O objetivo desses programas é a transferência de renda, a inclusão produtiva e a ampliação dos serviços públicos de assistência social oferecidos à população, o resgate da cidadania, a recuperação dos laços comunitários e a elevação da renda das famílias beneficiárias para que superem a linha da extrema miséria. O lançamento do programa foi na quinta-feira(05/07), durante a visita da ministra do Desenvolvimento Social e Combate à Fome (MDS), Tereza Campello, ao Estado.

Pesquisa revela perfil da assistência social na Serra Catarinense

 

Na Serra Catarinense, a necessidade de investimento nesta área é comprovada pelo diagnóstico social realizado dos municípios.

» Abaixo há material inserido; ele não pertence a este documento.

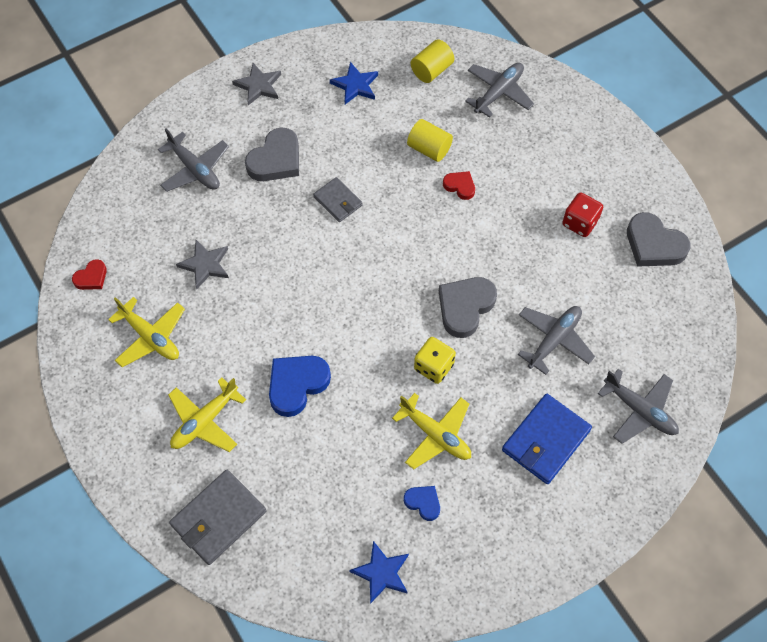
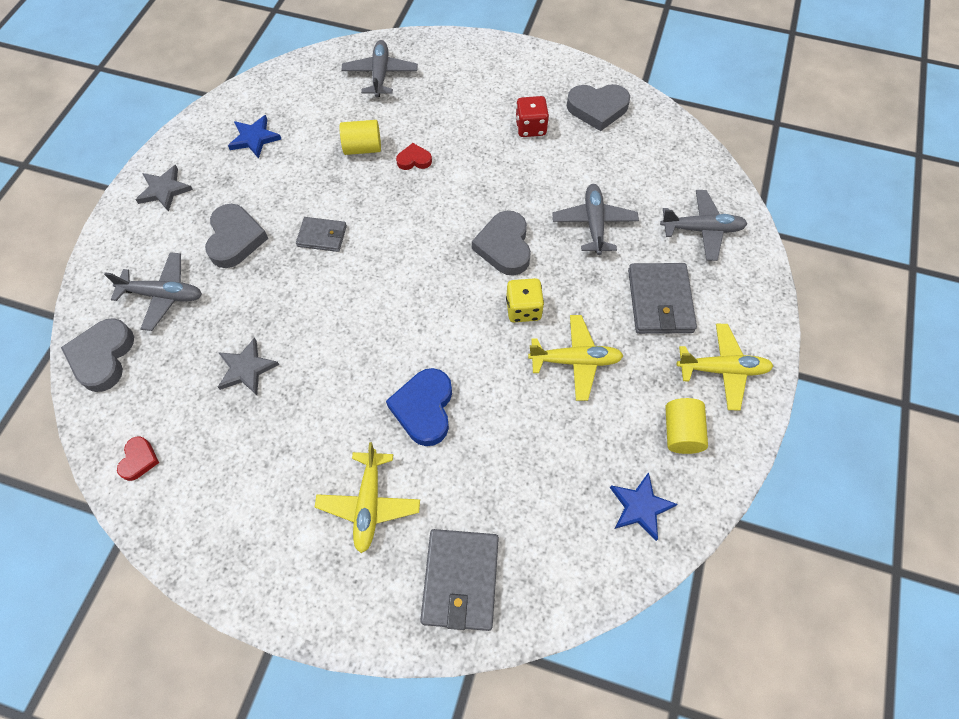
camera: 40 degrees left, 0 degrees up
(123, 187) = (103, 357): none -> grey heart
(150, 337) = (249, 469): yellow plane -> yellow plane (722, 370)
(423, 502) = (617, 422): blue heart -> none
(431, 70) = (310, 90): yellow cylinder -> yellow cylinder (681, 432)
(546, 440) = (660, 301): blue wallet -> grey wallet

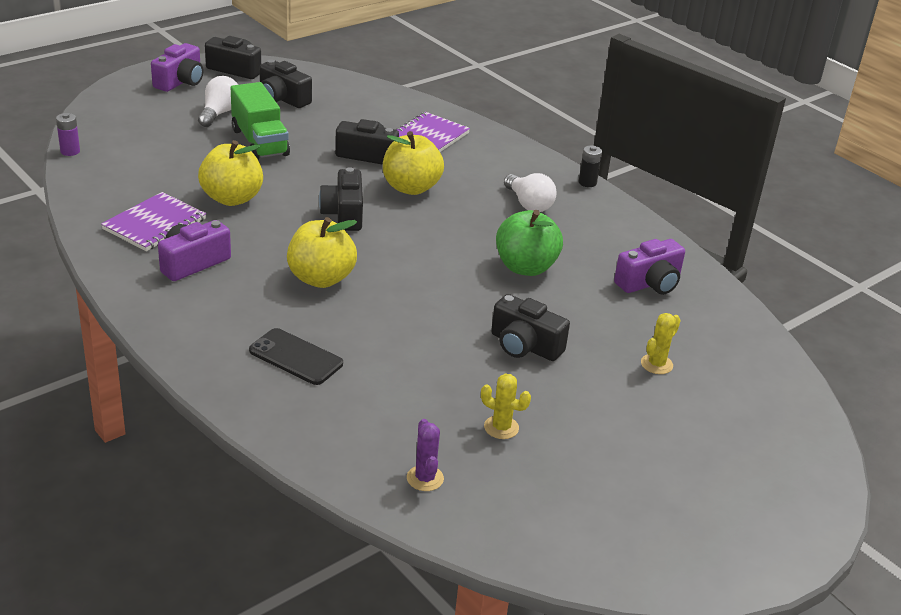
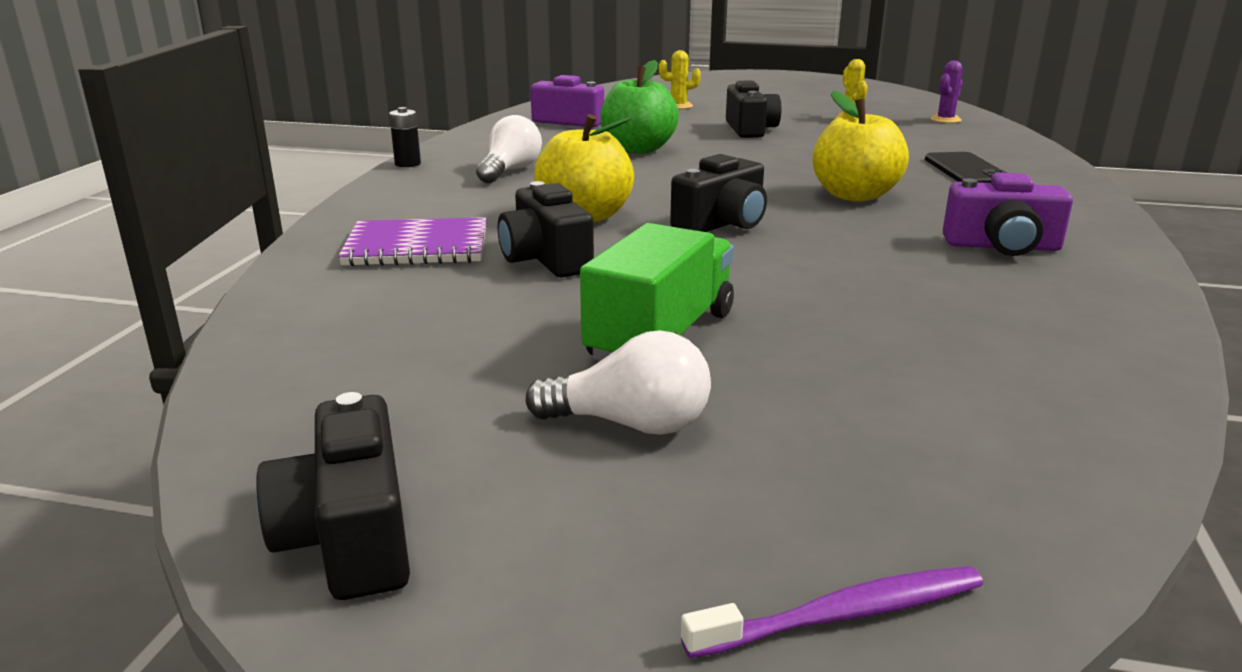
camera: 125 degrees left, 10 degrees down
(70, 151) = (1116, 490): purple battery -> none
(115, 99) = (842, 615): none -> purple toothbrush
(154, 224) = (1018, 297): purple notebook -> none
(180, 81) = (558, 578): purple camera -> none
(219, 113) = (630, 424): white light bulb -> white light bulb turned 150 degrees counterclockwise
(232, 198) = (847, 284): yellow apple -> none
(282, 99) = (445, 395): black camera -> none

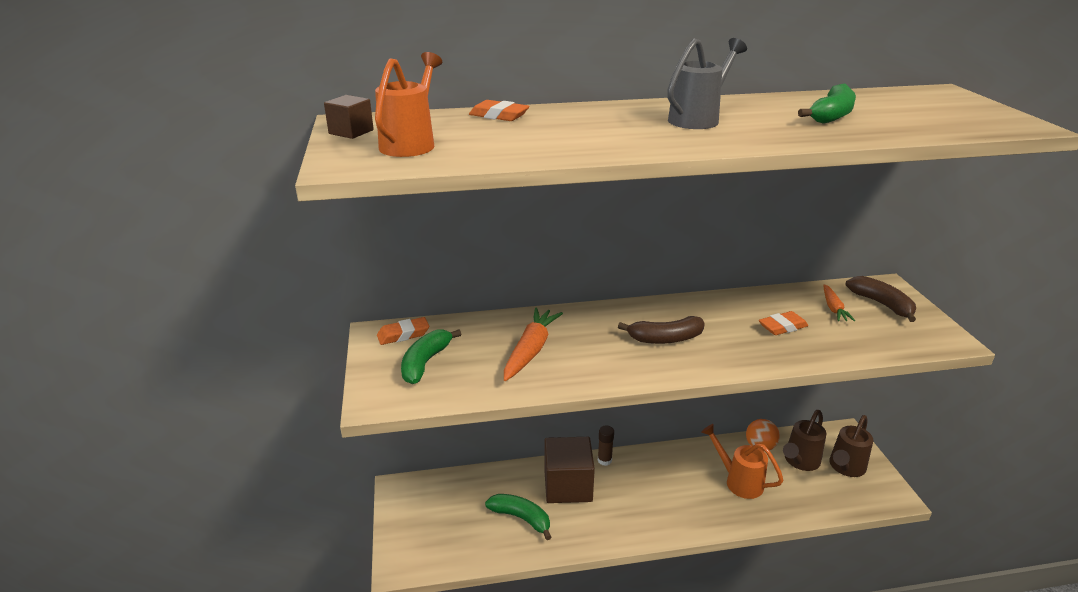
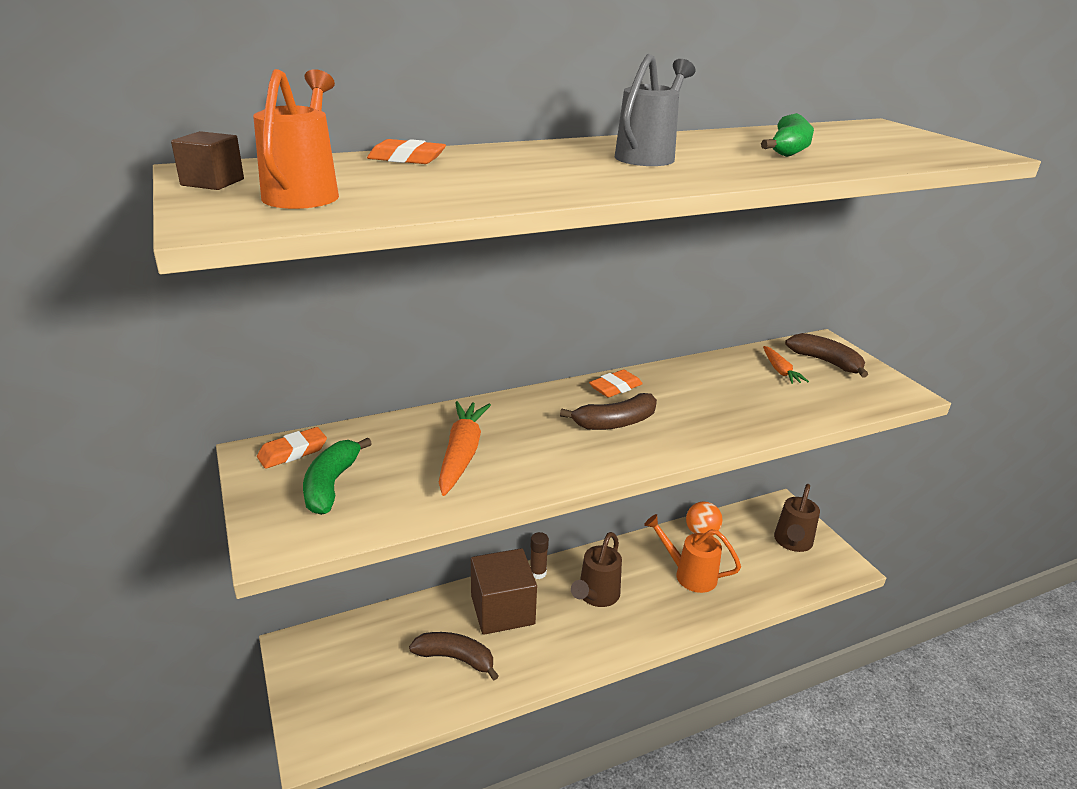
camera: 15 degrees left, 0 degrees up
(521, 518) = (456, 658): green banana -> brown banana
(782, 327) = (736, 396): orange eraser -> orange eraser (615, 388)
(800, 461) = (745, 543): brown watering can -> brown watering can (596, 596)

Foram semanas de pesquisas, cruzamentos de dados e checagem de informações. O estudo foi coordenado pelo assessor da Assistência Social da Amures, Lauro Francisco dos Santos.

A proposta da pesquisa foi discutir a importância dos indicadores sociais no processo de gestão. Pelo que apurou Lauro dos Santos, nos 18 municípios da Serra Catarinense estão inscritas no cadastro único do governo federal 31.939 famílias cuja renda global mensal é inferior a três salários mínimos. Quer dizer, somando a renda de todos os membros da família, não ultrapassa o limite de R$ 1.866,00.

O agravante nesse diagnóstico é que, do total de famílias do cadastro único, 22.163 tem renda per capita mensal de até R$ 140,00. Logo, estão aptas a estarem inscritas no Programa Bolsa Família. Mas, estão efetivamente inscritas apenas 14.245 famílias. O que significa dizer que 35,72% das famílias pobres da região estão desassistidas pelo programa. São 7.918 famílias à margem do maior programa social federal.

Para ter direito ao benefício, é preciso ter o cartão de vacinas dos filhos de até 7 anos em dia. Para mulheres na faixa de 14 aos 44 anos é obrigatório, no caso de gestantes ou nutrizes (lactantes), realizar o pré-natal e o acompanhamento da sua saúde e do bebê.

Lauro dos Santos aponta também, que na educação, todas as crianças e adolescentes entre 6 e 15 anos devem estar matriculados e com frequência escolar mensal mínima de 85% da carga horária. Para os estudantes entre 16 e 17 anos, a frequência mínima é de 75%. Ele aponta, ainda, que na assistência social, as crianças e adolescentes com até 15 anos em risco ou retiradas do trabalho infantil devem participar dos Serviços de Convivência e Fortalecimento de Vínculos do Peti com frequência mínima de 85% da carga horária mensal.